The short answer (IMO, and I've been proving wrong) is that it'd better to plan for the worse (or best depending on your point of view) and do unicode right now.
Unless your application is very string intensive, then going directly to unicode will not really matter; in the case of games, it should not be a big factor compared to the rest of the engine.
Max.
Here's a simple consideration: should your program work if it's used by Mr. 菅 直人 ? His home directory might be hard to represent in ASCII.
The first answer to that question should... answer everything you need to know.
You are talking about the VC++ Project setting here, right?
The only thing it affects is the version of Win32 API calls it ends up being exectuted. For instance, a call to MessageBox
will end up as a call to MessageBoxA
in case of the multi-byte setting, and MessageBoxW
in case of Unicode setting. Of course, that will affect the types of string parameters to that functions as well. Internally, MessageBoxA
calls MessageBoxW
after converting the string paramteres from the current system locale to Unicode.
My advice is to use the Unicode settings and pass Unicode strings to Win32 API calls. That does not stop you from using strings in any other encoding internally.
Two issues I'd comment on.
First, you don't mention what platform you're targeting. Although recent Windows versions (Win2000, WinXP, Vista and Win7) support both Multibyte and Unicode versions of system calls using strings, the Unicode versions are faster (the multibyte versions are wrappers that convert to Unicode, call the Unicode version, then convert any returned strings back to mutlibyte).
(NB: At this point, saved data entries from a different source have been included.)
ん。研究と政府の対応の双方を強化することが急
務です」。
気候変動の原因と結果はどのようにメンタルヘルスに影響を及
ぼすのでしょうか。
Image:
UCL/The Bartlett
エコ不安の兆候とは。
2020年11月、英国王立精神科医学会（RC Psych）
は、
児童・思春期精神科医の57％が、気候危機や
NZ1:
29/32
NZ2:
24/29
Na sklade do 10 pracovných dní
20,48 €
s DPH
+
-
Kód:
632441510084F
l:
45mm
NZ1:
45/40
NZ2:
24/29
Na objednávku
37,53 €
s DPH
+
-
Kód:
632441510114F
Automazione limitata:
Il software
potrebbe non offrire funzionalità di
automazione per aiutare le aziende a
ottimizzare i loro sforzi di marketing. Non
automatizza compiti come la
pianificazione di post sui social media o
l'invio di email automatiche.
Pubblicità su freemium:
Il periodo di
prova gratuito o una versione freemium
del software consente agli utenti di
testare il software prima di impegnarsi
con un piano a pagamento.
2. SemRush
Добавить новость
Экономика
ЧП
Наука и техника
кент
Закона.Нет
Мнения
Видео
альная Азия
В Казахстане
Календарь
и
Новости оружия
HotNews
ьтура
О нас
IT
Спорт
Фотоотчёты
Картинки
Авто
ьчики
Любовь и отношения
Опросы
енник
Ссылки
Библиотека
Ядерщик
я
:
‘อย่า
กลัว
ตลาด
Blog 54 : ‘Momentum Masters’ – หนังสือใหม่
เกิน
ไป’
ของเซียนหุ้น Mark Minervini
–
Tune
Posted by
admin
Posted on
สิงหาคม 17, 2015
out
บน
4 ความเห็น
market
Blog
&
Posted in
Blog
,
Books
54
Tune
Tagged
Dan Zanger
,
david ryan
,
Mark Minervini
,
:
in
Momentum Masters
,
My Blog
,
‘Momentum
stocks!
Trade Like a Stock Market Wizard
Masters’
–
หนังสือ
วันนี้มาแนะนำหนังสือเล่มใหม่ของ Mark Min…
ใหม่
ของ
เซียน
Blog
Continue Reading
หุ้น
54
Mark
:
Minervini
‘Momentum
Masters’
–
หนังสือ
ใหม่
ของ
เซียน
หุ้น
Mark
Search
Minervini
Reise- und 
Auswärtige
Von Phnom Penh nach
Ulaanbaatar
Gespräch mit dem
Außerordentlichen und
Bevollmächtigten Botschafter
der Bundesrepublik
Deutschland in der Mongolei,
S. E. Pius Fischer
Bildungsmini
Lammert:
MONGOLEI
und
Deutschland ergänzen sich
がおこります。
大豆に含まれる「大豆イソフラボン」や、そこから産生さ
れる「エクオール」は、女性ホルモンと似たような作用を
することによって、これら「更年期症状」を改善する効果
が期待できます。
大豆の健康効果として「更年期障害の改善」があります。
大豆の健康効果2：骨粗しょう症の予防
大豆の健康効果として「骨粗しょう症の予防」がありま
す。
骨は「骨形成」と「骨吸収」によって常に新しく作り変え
So if you're making a lot of these types of calls the Unicode will be faster.
Just because you're not planning on explicitly supporting additional languages, you should still consider supporting Unicode if your application saves and displays text entered by the users. Just because your application is unilingual, it doesn't follow that all it's users will be unilingual too. They may be perfectly happy to use your English language GUI, but might want to enter names, comments or other text in their own language and have them displayed properly.